* **読む文章**:
#####
タワマン建てすぎで経済が低迷 胡錦涛氏の勢力に移行する可能性 元米総領事

■失脚の可能性が浮上し始めた
足許、海外メディアで、中国の習近平国家主席が健康不安で引退するのではとの報道が出ている。
6月28日には、米国の中国通の一人と目されるグレゴリー・スレイトン氏(元バミューダ米国総領事)が、ニューヨークポストに「習氏の失脚は近いのか」と題した論考を出した。
スレイトン氏は、8月の党中央委員会第4回全体会議(4中全会)で習氏は引退するか、あるいは、名目上の肩書だけを残して、権力を胡錦涛氏らの勢力に移行する可能性が高いと指摘した。
習氏は、7月上旬の“BRICS首脳会議”を、国家主席に就任後初めて欠席した。軍部の人事に関しても、習近平派とみられる人物が主要ポストから離れるケースも確認されている。
習氏失脚説の背景には、中国経済の低迷があるとの指摘は多い。
就業機会を求め内陸部の農村から、北京、上海、深圳などの大都市に出稼ぎに出た人(農民工)や若年層は、厳しい現実に直面することが多い。出稼ぎ目的の多くの人々が、医療や失業保険を受けられず、住宅も買えないという話が聞こえてくる。若者や農民工の多くが、将来に絶望を感じているとの見方もある。
一方、ここへ来て、習政権は経済・社会への統制を一段と引き締めている。
そうした状況では、ヒト、モノ、カネの海外流出は加速し、市民生活の苦しさは高まる可能性がある。しかも、中国では、国の最高意思決定権者を選出する、公平で民主的なルールが見当たらない。
#####
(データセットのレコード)
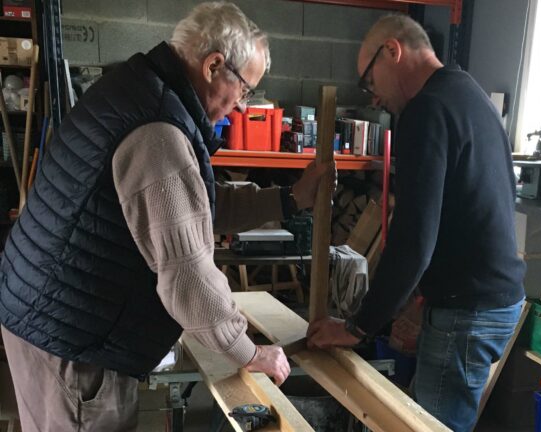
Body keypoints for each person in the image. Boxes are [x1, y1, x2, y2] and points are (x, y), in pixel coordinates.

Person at [0, 3, 332, 430]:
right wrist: (249, 352)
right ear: (214, 65)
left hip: (44, 317)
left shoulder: (137, 91)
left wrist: (288, 199)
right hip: (75, 346)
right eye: (246, 90)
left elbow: (191, 205)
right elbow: (188, 278)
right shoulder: (158, 133)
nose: (242, 108)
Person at [306, 15, 527, 431]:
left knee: (429, 427)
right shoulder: (465, 92)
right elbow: (461, 210)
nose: (373, 98)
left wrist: (357, 327)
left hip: (470, 307)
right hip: (492, 298)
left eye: (369, 82)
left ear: (392, 51)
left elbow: (413, 237)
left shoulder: (427, 110)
#####
* **やること**:
a. 習氏の失脚説の文章を「タワマン建てすぎで経済が低迷 胡錦涛氏の勢力に移行する可能性 元米総領事」から「を感じているとの見方もある。」まで書き直してください。そのとき「習氏」は「習近平氏」に置き換えてください。
b. 習氏の失脚説の文章にある「習氏失脚説の背景には、中国経済の低迷があるとの指摘は多い。」という一文を英語に訳してください。
c. 習氏の失脚説の文章の続きを、最後の文のあとから書いてください。
レコードは、習氏の失脚説の文章とは別の資料です。

* **やった結果**:
a.
タワマン建てすぎで経済が低迷 胡錦涛氏の勢力に移行する可能性 元米総領事

■失脚の可能性が浮上し始めた
足許、海外メディアで、中国の習近平国家主席が健康不安で引退するのではとの報道が出ている。
6月28日には、米国の中国通の一人と目されるグレゴリー・スレイトン氏(元バミューダ米国総領事)が、ニューヨークポストに「習近平氏の失脚は近いのか」と題した論考を出した。
スレイトン氏は、8月の党中央委員会第4回全体会議(4中全会)で習近平氏は引退するか、あるいは、名目上の肩書だけを残して、権力を胡錦涛氏らの勢力に移行する可能性が高いと指摘した。
習近平氏は、7月上旬の“BRICS首脳会議”を、国家主席に就任後初めて欠席した。軍部の人事に関しても、習近平派とみられる人物が主要ポストから離れるケースも確認されている。
習近平氏失脚説の背景には、中国経済の低迷があるとの指摘は多い。
就業機会を求め内陸部の農村から、北京、上海、深圳などの大都市に出稼ぎに出た人(農民工)や若年層は、厳しい現実に直面することが多い。出稼ぎ目的の多くの人々が、医療や失業保険を受けられず、住宅も買えないという話が聞こえてくる。若者や農民工の多くが、将来に絶望を感じているとの見方もある。

b. Many point out that the rumors of Xi's downfall stem from China's economic slump.

c.
今後、中国国内で権力闘争が激化し、社会、経済、金融市場の不安定感が追加的に増すリスクは高まるとみるべきだろう。
■習近平が生み出した不動産バブル
現在、中国政府の政策は、人々の自由な発想よりも社会、経済の統制をより重視している。
2012年の習政権発足直後、政府は投資を積み増し高い経済成長率を維持しようとした。特に重視したのが、マンションなど不動産投資の積み増しだった。フィンテック分野ではアリババやテンセントが急成長した。
土地が公有(国有)の中国では、人々のマイホームへのあこがれはかなり強い。
習政権発足当初、内陸部ではインフラが未整備の地域も多かった。住宅の需要は膨大だったといえる。それに目をつけた地方政府は、不動産デベロッパーに土地の利用権を売却して歳入を増やしインフラ投資の原資とした。
不動産デベロッパーは需要拡大期待の高い、高層マンションなどの建設を急増させた。住宅市場では、買うから上がる、上がるから買うという強気心理が連鎖し、バブルが膨張した。雇用・所得環境も上向いた。
ただ、資産の価格が永久に上昇し続けることはありえない。
■バブル崩壊のダメージは想定以上
2020年夏場以降、当局の規制によって不動産バブルは崩壊し、その後、住宅価格の下落は鮮明化した。そのあたりから、中国政府は民間企業への締め付けを強めた。
象徴的だったのは、2020年11月にアリババ傘下の金融企業、アント・グループの新規株式公開(IPO)の延期強制だ。
習政権は共同富裕策も打ち出して、民間企業に社会事業への寄付を増やすよう指示した。国防費よりも治安維持などの公安費が上回る年も増えた。人民解放軍や共産党内部では、幹部の更迭や失脚も増えたと聞く。2023年7月には、国家安全保障体制の引き締めに向け“反スパイ法”を改正した。経済統制を優先する政策方針は日増しに鮮明になっている。
バブル崩壊のインパクトは習政権の想定を上回ったのだろう。
バブル崩壊から5年近くが経過したが、住宅価格が下げ止まる兆しは見られない。家計も企業も、今後の資産価格の下落を見越して消費や投資を決める動きが加速し、デフレ圧力は上昇傾向にあると考えられる。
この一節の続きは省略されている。